The market also seemed to react very positively to the announcement that Richemont was partnering with Alibaba and Farfetch to speed up the digitisation of the luxury goods industry and improve access to China by investing $550mn each into Farfetch China, described as a “funky deluxe online retailer”. Alibaba and Richemont will hold a combined 25% stake in the joint venture that includes Farfetch’s marketplace operations in China. Chinese consumers have taken to online luxury consumption with great purpose during the pandemic and, according to estimates by the Farfet CEO Jose Neves, there is $70bn of sales in luxury goods coming out of China which is not being met by brick-and-mortar retailers. A tie up with Alibaba, which has 750mn customers, therefore makes sense. However, our concern is that Richemont has yet to make the online luxury retailer which it acquired in 2018, YOOX Net-A-Porter Group (YNAP), and the rest of its current online thrust to date, profitable.

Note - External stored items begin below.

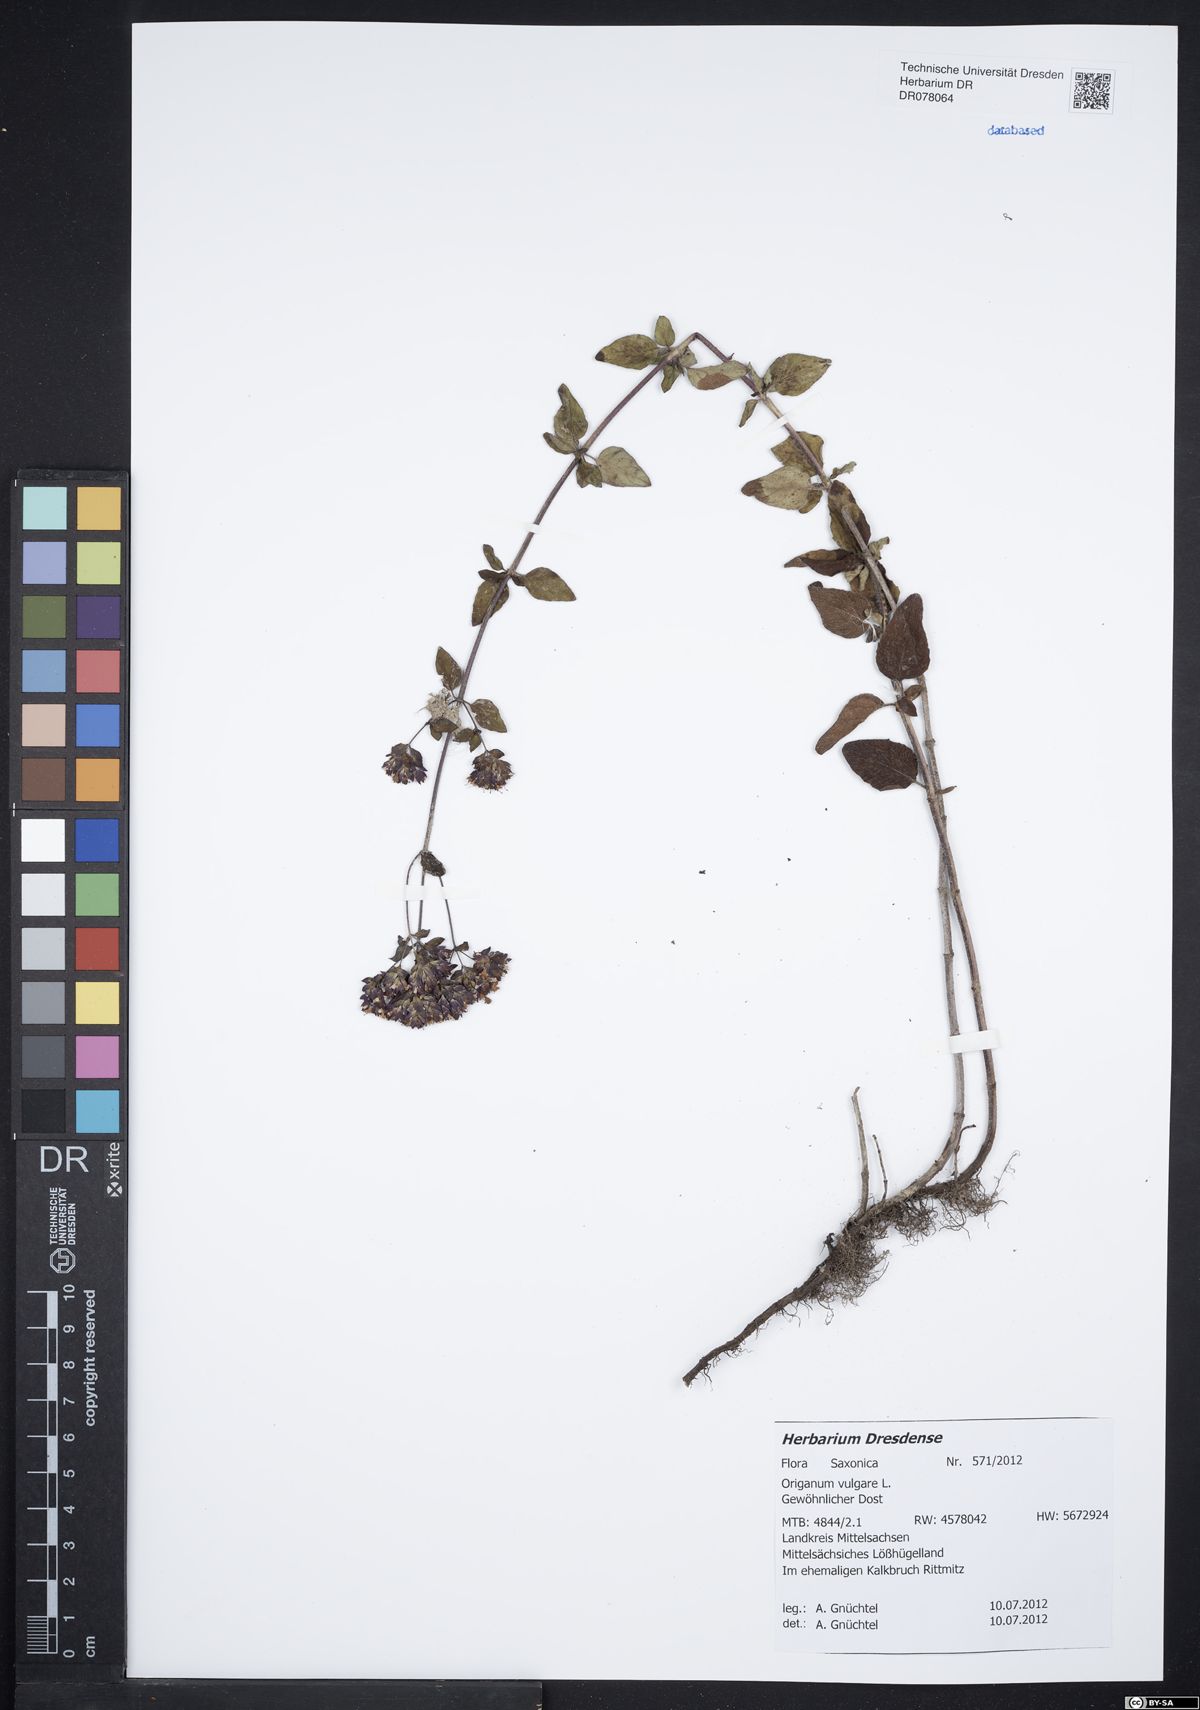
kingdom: Plantae
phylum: Tracheophyta
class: Magnoliopsida
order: Lamiales
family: Lamiaceae
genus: Origanum
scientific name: Origanum vulgare
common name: Wild marjoram
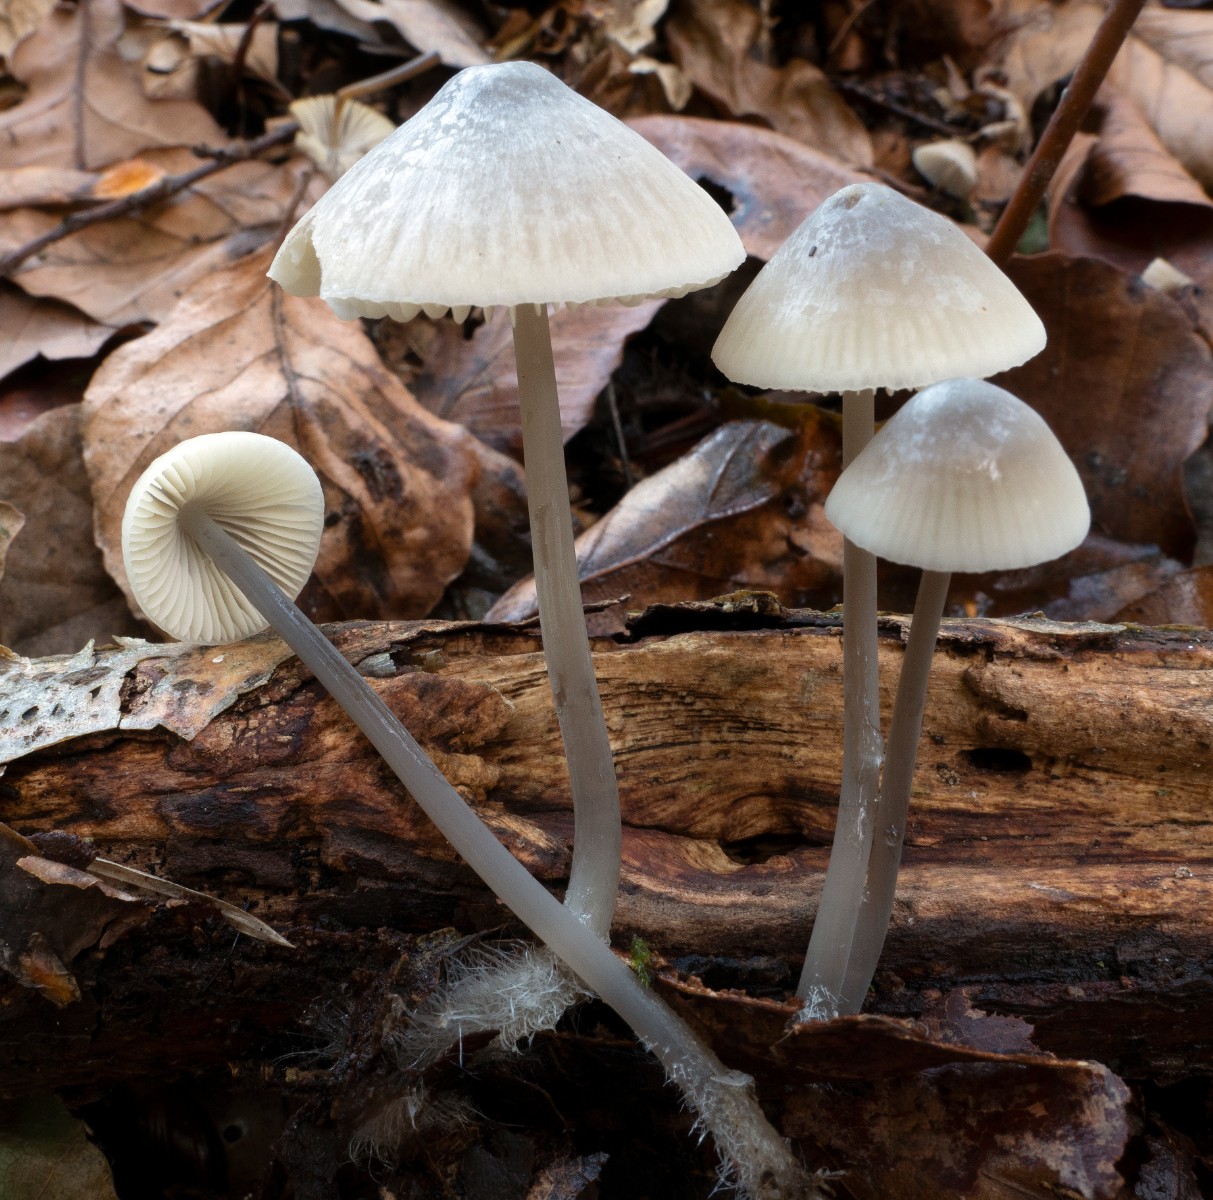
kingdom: Fungi
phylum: Basidiomycota
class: Agaricomycetes
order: Agaricales
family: Mycenaceae
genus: Mycena
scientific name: Mycena arcangeliana
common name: oliven-huesvamp
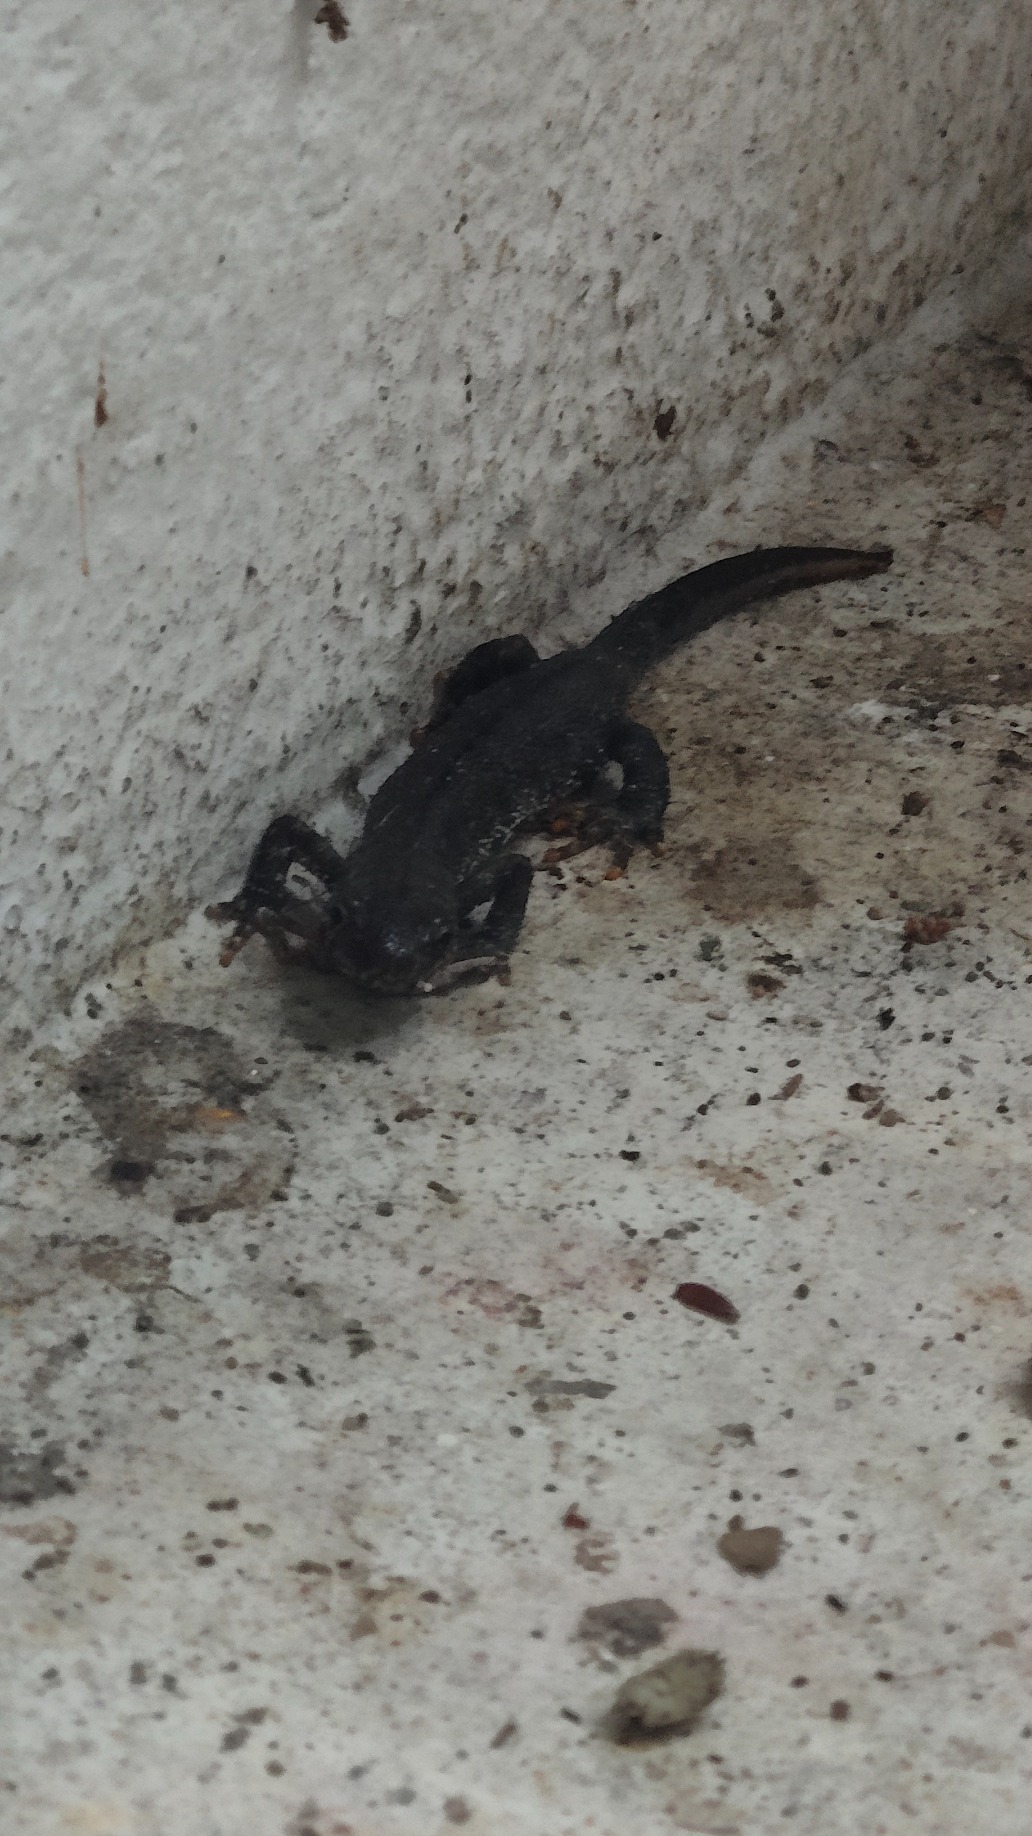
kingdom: Animalia
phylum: Chordata
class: Amphibia
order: Caudata
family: Salamandridae
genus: Triturus
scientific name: Triturus cristatus
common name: Stor vandsalamander
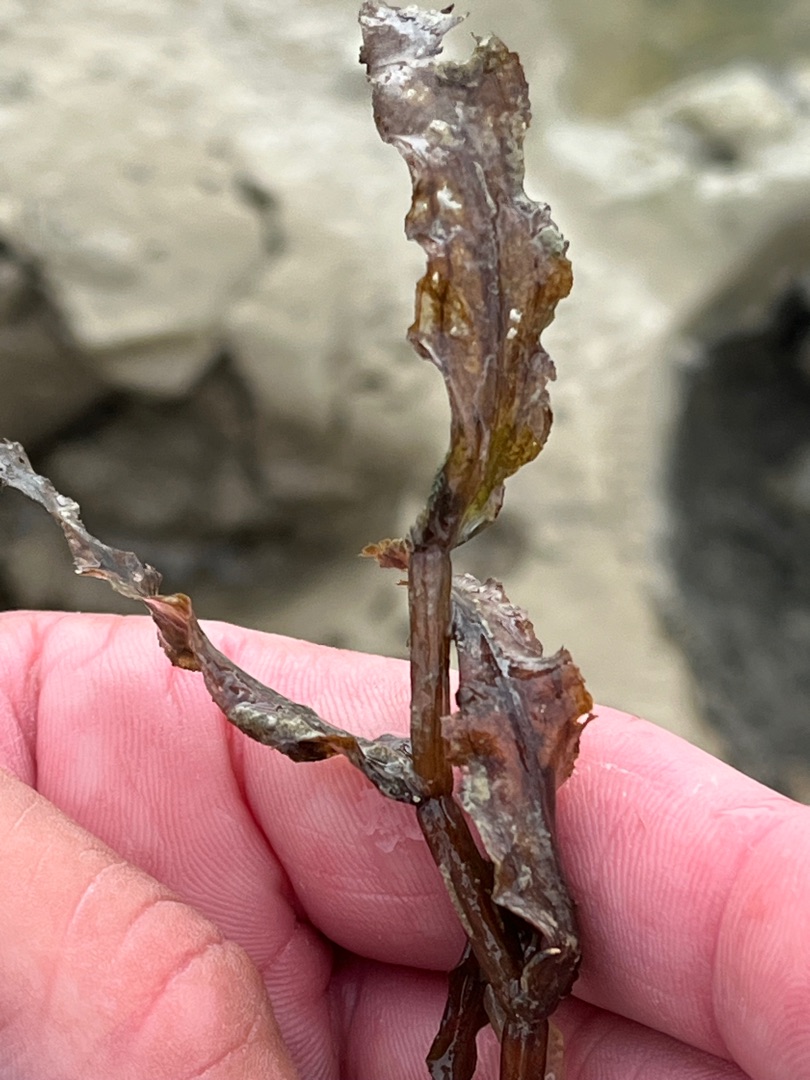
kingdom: Plantae
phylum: Tracheophyta
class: Liliopsida
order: Alismatales
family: Potamogetonaceae
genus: Potamogeton
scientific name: Potamogeton crispus
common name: Kruset vandaks
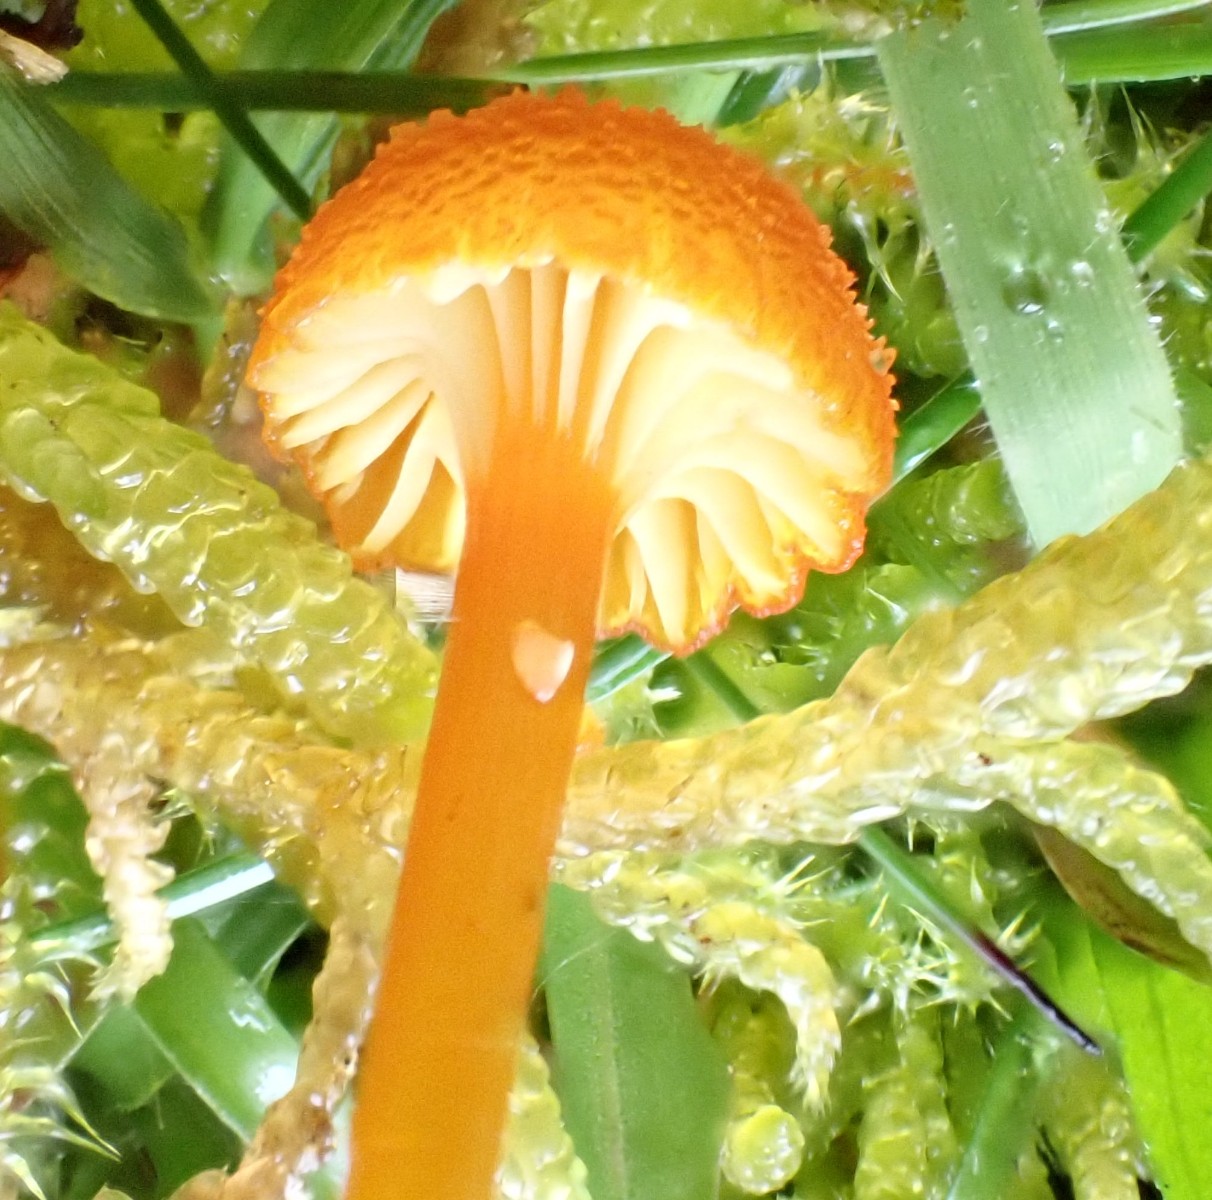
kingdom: Fungi
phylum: Basidiomycota
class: Agaricomycetes
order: Agaricales
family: Hygrophoraceae
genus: Hygrocybe
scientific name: Hygrocybe cantharellus
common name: kantarel-vokshat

During the question and answer (Q&A) session, Richemont Chairman Johann Rupert was adamant that the company had to remain committed to the online journey, and the events of 2020 were a reset button, not a pause button. The venture with Alibaba would offer optionality to brand owners, Maisons, new partners and customers. Given Richemont’s healthy cash position (EUR2.1bn, after paying the FY20 final dividend), the investment also does not require any new debt or equity.

The Richemont share price has rallied by c. 15% since the results were announced (to 13 November’s closing price) and it is now trading at fairly racy valuations (see Figure 6 for Richemont’s one- and two-year forward price earnings).

Figure 6: Richemont valuation

Source: Company data, Anchor

We believe that Richemont will need a good second half (EPS of C. EUR1.30) and then keep up that run rate to FY22 to grow into its rating and be approximately equally valued vs LVMH, the juggernaut in the luxury sector. However, the share has broken out of its six-month R100 -R115 range and will, in our opinion, form a new range from R115–R130 over the next few months into 2021, when trading updates and results can prove the recovery and growth thesis to investors more confidently, particularly with regard to its online sales and strategy.